Face à cela, je maintiens qu'au lieu de plier la réalité à la façon dont nous souhaitons l'interpréter, il faut s'établir des critères de jugement aussi objectifs que possible, indépendamment de toute subjectivité, de tout intérêt personnel, et, seulement ensuite, appliquer aux événements la grille de lecture ainsi construite. Le présent kit de survie n'est pas censé fournir ladite grille de lecture (il revient à chacun de se la construire au mieux en son âme et conscience), mais quelques principes de construction. Cela dit, je doute que de multiples tentatives individuelles pour élaborer une telle grille selon des critères fiables, sains et raisonnables fournisse des résultats extrêmement divers, originaux et inconciliables. C'est d'ailleurs le principal défaut d'un tel kit : il ne permet pas de briller en société par des saillies inédites, comme aime à en produire le philosophe (sic) Raphaël Enthoven en soutenant par exemple que le chanteur Renaud incarne le summum du snobisme. Non, un tel kit permet uniquement d'essayer de penser et de dire le moins de conneries possible et d'avancer laborieusement à contre-courant de la barbarie qui nous submerge.

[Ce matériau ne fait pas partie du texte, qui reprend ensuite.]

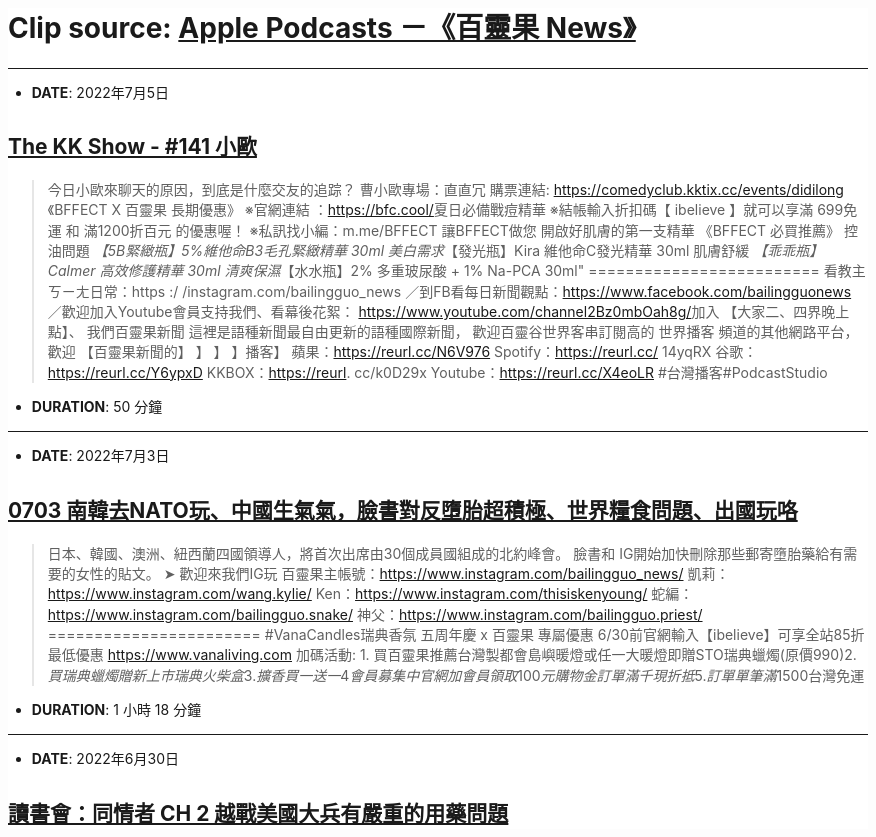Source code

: # **Clip source:** [Apple Podcasts －《百靈果 News》](https://podcasts.apple.com/tw/podcast/%25E7%2599%25BE%25E9%259D%2588%25E6%259E%259C-news/id1106847606)

----------

- **DATE**: 2022年7月5日

## [The KK Show - #141 小歐](https://podcasts.apple.com/tw/podcast/the-kk-show-141-%E5%B0%8F%E6%AD%90/id1106847606?i=1000568883686)

> 今日小歐來聊天的原因，到底是什麼交友的追踪？ 曹小歐專場：直直冗 購票連結: <https://comedyclub.kktix.cc/events/didilong> 《BFFECT X 百靈果 長期優惠》 ※官網連結 ：<https://bfc.cool/>夏日必備戰痘精華 ※結帳輸入折扣碼【 ibelieve 】就可以享滿 699免運 和 滿1200折百元 的優惠喔！ ※私訊找小編：m.me/BFFECT 讓BFFECT做您 開啟好肌膚的第一支精華 《BFFECT 必買推薦》 控油問題 _【5B緊緻瓶】5%維他命B3毛孔緊緻精華 30ml 美白需求_【發光瓶】Kira 維他命C發光精華 30ml 肌膚舒緩 _【乖乖瓶】Calmer 高效修護精華 30ml 清爽保濕_【水水瓶】2% 多重玻尿酸 + 1% Na-PCA 30ml" ========================= 看教主ㄎㄧㄤ日常：https :/ /instagram.com/bailingguo_news ／到FB看每日新聞觀點：<https://www.facebook.com/bailingguonews> ／歡迎加入Youtube會員支持我們、看幕後花絮： <https://www.youtube.com/channel2Bz0mbOah8g/>加入 【大家二、四界晚上點】、 我們百靈果新聞 這裡是語種新聞最自由更新的語種國際新聞， 歡迎百靈谷世界客串訂閱高的 世界播客 頻道的其他網路平台，歡迎 【百靈果新聞的】 】 】 】播客】 蘋果：<https://reurl.cc/N6V976> Spotify：<https://reurl.cc/> 14yqRX 谷歌：<https://reurl.cc/Y6ypxD> KKBOX：<https://reurl>. cc/k0D29x Youtube：<https://reurl.cc/X4eoLR> #台灣播客#PodcastStudio

- **DURATION**: 50 分鐘

----------

- **DATE**: 2022年7月3日

## [0703 南韓去NATO玩、中國生氣氣，臉書對反墮胎超積極、世界糧食問題、出國玩咯](https://podcasts.apple.com/tw/podcast/0703-%E5%8D%97%E9%9F%93%E5%8E%BBnato%E7%8E%A9-%E4%B8%AD%E5%9C%8B%E7%94%9F%E6%B0%A3%E6%B0%A3-%E8%87%89%E6%9B%B8%E5%B0%8D%E5%8F%8D%E5%A2%AE%E8%83%8E%E8%B6%85%E7%A9%8D%E6%A5%B5-%E4%B8%96%E7%95%8C%E7%B3%A7%E9%A3%9F%E5%95%8F%E9%A1%8C-%E5%87%BA%E5%9C%8B%E7%8E%A9%E5%92%AF/id1106847606?i=1000568633110)

> 日本、韓國、澳洲、紐西蘭四國領導人，將首次出席由30個成員國組成的北約峰會。 臉書和 IG開始加快刪除那些郵寄墮胎藥給有需要的女性的貼文。 ➤ 歡迎來我們IG玩 百靈果主帳號：<https://www.instagram.com/bailingguo_news/> 凱莉：<https://www.instagram.com/wang.kylie/> Ken：<https://www.instagram.com/thisiskenyoung/> 蛇編：<https://www.instagram.com/bailingguo.snake/> 神父：<https://www.instagram.com/bailingguo.priest/> ======================= #VanaCandles瑞典香氛 五周年慶 x 百靈果 專屬優惠 6/30前官網輸入【ibelieve】可享全站85折最低優惠 <https://www.vanaliving.com> 加碼活動: 1. 買百靈果推薦台灣製都會島嶼暖燈或任一大暖燈即贈STO瑞典蠟燭(原價$990) 2. 買瑞典蠟燭贈新上市瑞典火柴盒 3. 擴香買一送一 4 會員募集中 官網加會員領取100元購物金 訂單滿千現折抵 5. 訂單單筆滿$1500台灣免運

- **DURATION**: 1 小時 18 分鐘

----------

- **DATE**: 2022年6月30日

## [讀書會：同情者 CH 2 越戰美國大兵有嚴重的用藥問題](https://podcasts.apple.com/tw/podcast/%E8%AE%80%E6%9B%B8%E6%9C%83-%E5%90%8C%E6%83%85%E8%80%85-ch-2-%E8%B6%8A%E6%88%B0%E7%BE%8E%E5%9C%8B%E5%A4%A7%E5%85%B5%E6%9C%89%E5%9A%B4%E9%87%8D%E7%9A%84%E7%94%A8%E8%97%A5%E5%95%8F%E9%A1%8C/id1106847606?i=1000568265732)
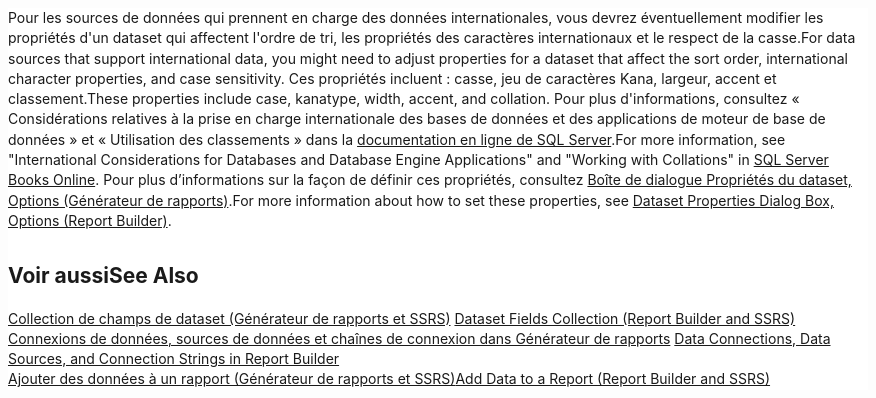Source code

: <span data-ttu-id="6a61b-354">Pour les sources de données qui prennent en charge des données internationales, vous devrez éventuellement modifier les propriétés d'un dataset qui affectent l'ordre de tri, les propriétés des caractères internationaux et le respect de la casse.</span><span class="sxs-lookup"><span data-stu-id="6a61b-354">For data sources that support international data, you might need to adjust properties for a dataset that affect the sort order, international character properties, and case sensitivity.</span></span> <span data-ttu-id="6a61b-355">Ces propriétés incluent : casse, jeu de caractères Kana, largeur, accent et classement.</span><span class="sxs-lookup"><span data-stu-id="6a61b-355">These properties include case, kanatype, width, accent, and collation.</span></span> <span data-ttu-id="6a61b-356">Pour plus d'informations, consultez « Considérations relatives à la prise en charge internationale des bases de données et des applications de moteur de base de données » et « Utilisation des classements » dans la [documentation en ligne de SQL Server](https://go.microsoft.com/fwlink/?linkid=98335).</span><span class="sxs-lookup"><span data-stu-id="6a61b-356">For more information, see "International Considerations for Databases and Database Engine Applications" and "Working with Collations" in [SQL Server Books Online](https://go.microsoft.com/fwlink/?linkid=98335).</span></span> <span data-ttu-id="6a61b-357">Pour plus d’informations sur la façon de définir ces propriétés, consultez [Boîte de dialogue Propriétés du dataset, Options &#40;Générateur de rapports&#41;](dataset-properties-dialog-box-options-report-builder.md).</span><span class="sxs-lookup"><span data-stu-id="6a61b-357">For more information about how to set these properties, see [Dataset Properties Dialog Box, Options &#40;Report Builder&#41;](dataset-properties-dialog-box-options-report-builder.md).</span></span>  
  
## <a name="see-also"></a><span data-ttu-id="6a61b-358">Voir aussi</span><span class="sxs-lookup"><span data-stu-id="6a61b-358">See Also</span></span>  
 <span data-ttu-id="6a61b-359">[Collection de champs de dataset &#40;Générateur de rapports et SSRS&#41;](dataset-fields-collection-report-builder-and-ssrs.md) </span><span class="sxs-lookup"><span data-stu-id="6a61b-359">[Dataset Fields Collection &#40;Report Builder and SSRS&#41;](dataset-fields-collection-report-builder-and-ssrs.md) </span></span>  
 <span data-ttu-id="6a61b-360">[Connexions de données, sources de données et chaînes de connexion dans Générateur de rapports](../data-connections-data-sources-and-connection-strings-in-report-builder.md) </span><span class="sxs-lookup"><span data-stu-id="6a61b-360">[Data Connections, Data Sources, and Connection Strings in Report Builder](../data-connections-data-sources-and-connection-strings-in-report-builder.md) </span></span>  
 [<span data-ttu-id="6a61b-361">Ajouter des données à un rapport &#40;Générateur de rapports et SSRS&#41;</span><span class="sxs-lookup"><span data-stu-id="6a61b-361">Add Data to a Report &#40;Report Builder and SSRS&#41;</span></span>](report-datasets-ssrs.md)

Bref ... Le combat est plus nécessaire que jamais. Quelque peu écoeuré par la pente aussi fatale qu'absurde où je vois le monde glisser toujours plus allègrement, je n'aurais sans doute plus aujourd'hui l'énergie de réaliser le moindre kit, et encore moins de me retaper la lecture de la Logique de Port-Royal. Mais peu importe, puisque tout est là, plus que jamais d'actualité, hélas ! Il n'y aurait qu'à remplacer certains exemples de la décennie précédente par de plus récents, mais chacun trouvera lui-même sans difficulté des exemples ultra-contemporains d'horreur, de stupidité, d'horrible stupidité et d'horreur stupide.

Depuis 2003, il y a eu dans le même sens quelques tentatives plus ambitieuses, plus complètes (et plus diffusées !), comme le Petit Cours d'autodéfense intellectuelle de Normand Baillargeon. Mais enfin, les tentatives sont complémentaires et malheureusement pas si nombreuses. Cela vaut toujours mieux que rien ou (ce qui est pire que rien) mieux qu'un kit de survie élaboré par Raphaël Enthoven.